> _TASK ITEM_
In the entries below, copy out the lines from the one containing "dependent care deduction." up to and including the one containing "## [0.20.1] - 2022-01-12 00:00:00". Reproduce only those lines, unchanged.

> _INPUT_
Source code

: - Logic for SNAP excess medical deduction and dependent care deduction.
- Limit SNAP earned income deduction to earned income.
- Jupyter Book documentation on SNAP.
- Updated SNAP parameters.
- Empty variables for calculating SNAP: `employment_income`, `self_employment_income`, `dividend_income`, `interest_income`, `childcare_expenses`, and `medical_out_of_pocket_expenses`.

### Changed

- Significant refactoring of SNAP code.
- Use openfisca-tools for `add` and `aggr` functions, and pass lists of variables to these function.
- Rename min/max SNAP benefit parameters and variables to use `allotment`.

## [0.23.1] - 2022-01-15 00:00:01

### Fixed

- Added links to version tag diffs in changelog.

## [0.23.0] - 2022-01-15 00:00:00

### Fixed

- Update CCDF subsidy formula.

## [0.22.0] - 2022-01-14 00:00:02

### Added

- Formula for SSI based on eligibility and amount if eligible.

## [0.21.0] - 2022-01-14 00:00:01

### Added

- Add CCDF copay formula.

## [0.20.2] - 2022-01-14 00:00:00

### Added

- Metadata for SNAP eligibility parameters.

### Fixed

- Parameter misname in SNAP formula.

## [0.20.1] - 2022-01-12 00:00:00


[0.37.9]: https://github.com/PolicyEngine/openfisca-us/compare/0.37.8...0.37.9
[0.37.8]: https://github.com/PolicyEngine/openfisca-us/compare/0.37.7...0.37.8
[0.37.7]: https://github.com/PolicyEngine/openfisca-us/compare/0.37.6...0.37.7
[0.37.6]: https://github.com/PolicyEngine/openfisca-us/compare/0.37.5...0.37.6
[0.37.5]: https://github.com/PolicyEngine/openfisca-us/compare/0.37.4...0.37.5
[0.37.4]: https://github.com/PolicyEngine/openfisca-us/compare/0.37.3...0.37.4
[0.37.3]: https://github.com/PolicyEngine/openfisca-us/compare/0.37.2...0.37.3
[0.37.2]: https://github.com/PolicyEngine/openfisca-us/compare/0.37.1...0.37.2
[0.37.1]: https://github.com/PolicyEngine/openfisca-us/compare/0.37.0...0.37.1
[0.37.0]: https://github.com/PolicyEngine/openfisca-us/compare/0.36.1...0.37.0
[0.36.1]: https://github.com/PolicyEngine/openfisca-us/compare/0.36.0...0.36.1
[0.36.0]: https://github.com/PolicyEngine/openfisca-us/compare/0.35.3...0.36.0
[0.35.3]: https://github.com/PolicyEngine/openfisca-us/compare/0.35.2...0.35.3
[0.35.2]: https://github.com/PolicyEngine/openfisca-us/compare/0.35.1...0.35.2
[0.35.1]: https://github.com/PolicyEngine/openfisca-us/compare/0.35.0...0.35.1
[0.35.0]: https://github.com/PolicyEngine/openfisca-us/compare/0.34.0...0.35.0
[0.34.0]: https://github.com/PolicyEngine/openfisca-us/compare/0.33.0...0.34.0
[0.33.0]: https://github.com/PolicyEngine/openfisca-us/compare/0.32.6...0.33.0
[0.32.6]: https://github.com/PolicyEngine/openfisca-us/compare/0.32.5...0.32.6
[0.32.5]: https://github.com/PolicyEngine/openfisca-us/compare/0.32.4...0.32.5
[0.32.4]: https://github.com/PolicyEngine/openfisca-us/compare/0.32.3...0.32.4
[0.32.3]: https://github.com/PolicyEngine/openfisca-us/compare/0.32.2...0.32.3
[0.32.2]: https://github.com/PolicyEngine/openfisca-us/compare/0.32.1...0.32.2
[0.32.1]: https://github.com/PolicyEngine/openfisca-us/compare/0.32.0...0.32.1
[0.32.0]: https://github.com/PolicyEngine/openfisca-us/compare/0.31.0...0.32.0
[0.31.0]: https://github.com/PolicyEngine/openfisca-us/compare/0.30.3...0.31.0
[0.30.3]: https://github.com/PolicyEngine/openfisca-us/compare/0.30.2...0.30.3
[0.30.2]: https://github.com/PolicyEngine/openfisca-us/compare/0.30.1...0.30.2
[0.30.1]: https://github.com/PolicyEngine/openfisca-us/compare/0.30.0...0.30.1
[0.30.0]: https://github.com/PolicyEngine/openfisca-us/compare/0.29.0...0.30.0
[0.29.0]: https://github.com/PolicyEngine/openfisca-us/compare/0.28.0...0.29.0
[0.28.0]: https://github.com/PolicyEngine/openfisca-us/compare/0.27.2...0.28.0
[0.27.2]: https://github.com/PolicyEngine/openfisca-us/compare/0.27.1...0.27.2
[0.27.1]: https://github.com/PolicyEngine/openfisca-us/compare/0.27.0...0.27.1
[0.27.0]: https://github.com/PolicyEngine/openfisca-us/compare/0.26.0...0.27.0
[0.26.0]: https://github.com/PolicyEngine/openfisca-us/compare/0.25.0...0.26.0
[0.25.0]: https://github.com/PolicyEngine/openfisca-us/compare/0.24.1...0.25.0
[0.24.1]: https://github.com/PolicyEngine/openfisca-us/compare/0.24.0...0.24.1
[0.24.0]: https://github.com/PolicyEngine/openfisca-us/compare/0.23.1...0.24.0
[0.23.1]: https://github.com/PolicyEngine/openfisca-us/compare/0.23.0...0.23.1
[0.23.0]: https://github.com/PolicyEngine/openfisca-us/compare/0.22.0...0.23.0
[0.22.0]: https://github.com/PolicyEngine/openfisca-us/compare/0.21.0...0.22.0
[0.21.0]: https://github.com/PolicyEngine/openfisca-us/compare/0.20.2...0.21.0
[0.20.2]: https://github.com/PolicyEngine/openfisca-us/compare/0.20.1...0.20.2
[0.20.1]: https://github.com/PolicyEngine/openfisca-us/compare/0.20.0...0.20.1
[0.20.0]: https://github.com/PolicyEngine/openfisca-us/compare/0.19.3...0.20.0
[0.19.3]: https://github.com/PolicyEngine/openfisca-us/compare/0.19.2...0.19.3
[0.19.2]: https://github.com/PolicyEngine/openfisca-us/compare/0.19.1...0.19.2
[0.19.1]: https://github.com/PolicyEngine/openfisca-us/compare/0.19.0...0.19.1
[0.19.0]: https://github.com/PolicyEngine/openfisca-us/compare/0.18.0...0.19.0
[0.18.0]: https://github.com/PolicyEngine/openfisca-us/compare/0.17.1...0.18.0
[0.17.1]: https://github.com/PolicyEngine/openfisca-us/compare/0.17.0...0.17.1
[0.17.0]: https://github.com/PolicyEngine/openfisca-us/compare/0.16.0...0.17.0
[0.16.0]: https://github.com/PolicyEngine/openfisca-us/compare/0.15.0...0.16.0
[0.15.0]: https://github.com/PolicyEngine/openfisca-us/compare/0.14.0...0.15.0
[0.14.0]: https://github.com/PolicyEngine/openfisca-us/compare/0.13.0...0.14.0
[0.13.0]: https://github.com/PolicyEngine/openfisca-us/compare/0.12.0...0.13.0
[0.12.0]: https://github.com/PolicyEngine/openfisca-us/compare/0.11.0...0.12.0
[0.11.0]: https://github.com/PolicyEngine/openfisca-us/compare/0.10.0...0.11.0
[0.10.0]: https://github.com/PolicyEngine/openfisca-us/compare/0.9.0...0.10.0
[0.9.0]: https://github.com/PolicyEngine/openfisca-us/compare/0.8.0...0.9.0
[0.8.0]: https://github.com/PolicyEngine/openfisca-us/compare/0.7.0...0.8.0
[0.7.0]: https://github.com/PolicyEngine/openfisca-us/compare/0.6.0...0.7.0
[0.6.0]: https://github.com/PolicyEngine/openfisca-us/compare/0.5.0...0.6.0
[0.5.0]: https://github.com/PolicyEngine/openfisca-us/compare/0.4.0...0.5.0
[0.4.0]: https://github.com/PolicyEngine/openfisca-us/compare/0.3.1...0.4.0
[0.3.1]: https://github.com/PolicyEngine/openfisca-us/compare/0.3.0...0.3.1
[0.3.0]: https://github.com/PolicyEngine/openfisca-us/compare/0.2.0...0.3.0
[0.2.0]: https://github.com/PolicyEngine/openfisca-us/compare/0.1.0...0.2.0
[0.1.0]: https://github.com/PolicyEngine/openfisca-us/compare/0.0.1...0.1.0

> _OUTPUT OF THE EXERCISE_
: - Logic for SNAP excess medical deduction and dependent care deduction.
- Limit SNAP earned income deduction to earned income.
- Jupyter Book documentation on SNAP.
- Updated SNAP parameters.
- Empty variables for calculating SNAP: `employment_income`, `self_employment_income`, `dividend_income`, `interest_income`, `childcare_expenses`, and `medical_out_of_pocket_expenses`.

### Changed

- Significant refactoring of SNAP code.
- Use openfisca-tools for `add` and `aggr` functions, and pass lists of variables to these function.
- Rename min/max SNAP benefit parameters and variables to use `allotment`.

## [0.23.1] - 2022-01-15 00:00:01

### Fixed

- Added links to version tag diffs in changelog.

## [0.23.0] - 2022-01-15 00:00:00

### Fixed

- Update CCDF subsidy formula.

## [0.22.0] - 2022-01-14 00:00:02

### Added

- Formula for SSI based on eligibility and amount if eligible.

## [0.21.0] - 2022-01-14 00:00:01

### Added

- Add CCDF copay formula.

## [0.20.2] - 2022-01-14 00:00:00

### Added

- Metadata for SNAP eligibility parameters.

### Fixed

- Parameter misname in SNAP formula.

## [0.20.1] - 2022-01-12 00:00:00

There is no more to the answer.